Только что беспробудно спавший конный лучник резво выхватил здоровенный клеймор и похоже собирался атаковать. Я как в замедленной съемке вижу, как Кароль вынимает из седельной кобуры пистолет и вдруг в голову молоточком стучит мысль "лермонт", "лермонт". Блин, это же предок Михаила Юрьевича!

- Эй, Кароль отставить! - кричу я и обращаюсь к обиженному до глубины души поэту. - Мой добрый друг, я вовсе не хотел обидеть вас, но уж коли вызов сделан, то я принимаю его. Однако, поскольку вызвали меня, то я имею право на выбор оружия, не так ли?

- Дорогой сэр, вы выглядите как благородный человек, и, очевидно, то что вы сказали справедливо. Склоняюсь перед вашей мудростью! - Пьяно помотав головой, заявил предок великого русского поэта.

- Отлично, коль скоро спор зашел о поэзии, то ее я и выбираю для поединка!

- Н.. не понял...

- Друг мой, завтра утром в присутствии всех этих джентльменов мы с вами поочередно исполним по балладе.
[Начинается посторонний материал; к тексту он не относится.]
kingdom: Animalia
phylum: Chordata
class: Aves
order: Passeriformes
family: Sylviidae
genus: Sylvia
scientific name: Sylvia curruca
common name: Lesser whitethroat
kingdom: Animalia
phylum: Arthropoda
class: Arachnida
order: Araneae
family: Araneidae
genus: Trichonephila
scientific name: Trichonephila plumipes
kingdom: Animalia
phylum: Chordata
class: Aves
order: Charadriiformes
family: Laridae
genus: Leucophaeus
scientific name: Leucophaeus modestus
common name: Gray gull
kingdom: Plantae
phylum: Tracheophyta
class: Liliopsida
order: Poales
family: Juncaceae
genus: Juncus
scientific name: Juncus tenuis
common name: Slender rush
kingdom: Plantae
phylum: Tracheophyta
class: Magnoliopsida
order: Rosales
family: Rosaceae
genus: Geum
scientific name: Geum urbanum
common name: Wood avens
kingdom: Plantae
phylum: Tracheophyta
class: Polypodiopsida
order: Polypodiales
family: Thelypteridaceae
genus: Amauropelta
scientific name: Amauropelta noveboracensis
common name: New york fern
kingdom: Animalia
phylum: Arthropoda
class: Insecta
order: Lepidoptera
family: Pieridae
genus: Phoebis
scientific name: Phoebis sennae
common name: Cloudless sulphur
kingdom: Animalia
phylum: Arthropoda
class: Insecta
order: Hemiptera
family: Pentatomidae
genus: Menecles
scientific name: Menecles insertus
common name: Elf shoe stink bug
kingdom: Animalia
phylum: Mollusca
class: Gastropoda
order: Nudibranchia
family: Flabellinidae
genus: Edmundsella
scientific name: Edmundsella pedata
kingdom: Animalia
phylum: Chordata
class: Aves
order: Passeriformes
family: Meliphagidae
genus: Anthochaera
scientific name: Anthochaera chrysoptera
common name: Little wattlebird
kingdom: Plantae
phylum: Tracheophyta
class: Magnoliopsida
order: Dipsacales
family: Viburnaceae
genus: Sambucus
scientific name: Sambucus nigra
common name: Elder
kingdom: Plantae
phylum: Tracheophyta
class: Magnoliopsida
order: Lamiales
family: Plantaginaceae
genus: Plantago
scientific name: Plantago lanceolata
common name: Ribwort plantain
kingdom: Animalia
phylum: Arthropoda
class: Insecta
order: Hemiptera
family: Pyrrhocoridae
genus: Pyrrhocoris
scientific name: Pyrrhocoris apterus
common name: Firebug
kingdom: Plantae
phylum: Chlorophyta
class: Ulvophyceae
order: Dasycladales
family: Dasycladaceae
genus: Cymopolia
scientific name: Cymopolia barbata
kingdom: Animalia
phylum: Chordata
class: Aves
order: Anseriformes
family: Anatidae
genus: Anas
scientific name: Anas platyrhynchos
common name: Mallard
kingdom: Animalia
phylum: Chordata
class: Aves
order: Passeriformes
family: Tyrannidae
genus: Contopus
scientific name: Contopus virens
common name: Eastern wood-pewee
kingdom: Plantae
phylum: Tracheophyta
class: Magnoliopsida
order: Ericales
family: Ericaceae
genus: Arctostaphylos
Тот, кто сделает это лучше, тот и победит. А эти достопочтенные господа будут арбитрами. Вы готовы вынести на их суд свое сочинение?

Озадаченный поэт некоторое время хлопал глазами, но, как видно, мысль выступить перед большой аудиторией пришлась ему по вкусу и он согласился.

Рано утром за городом собралась большая толпа шотландцев. Даже не думал что их столько в шведской армии. Джон Лермонт на удивление трезвый, вышел из толпы и приветствовал меня со всем возможным почтением. Видимо ему объяснили, кого именно он пытался вызвать по пьяни на поединок. Бросили жребий и первому выпало петь шотландцу. Выйдя вперед он поклонился собравшейся публике и довольно хорошим голосом завел песню. Не могу судить о ее достоинствах, поскольку не силен в гэльском наречии, но публика восторженно приветствовала своего поэта.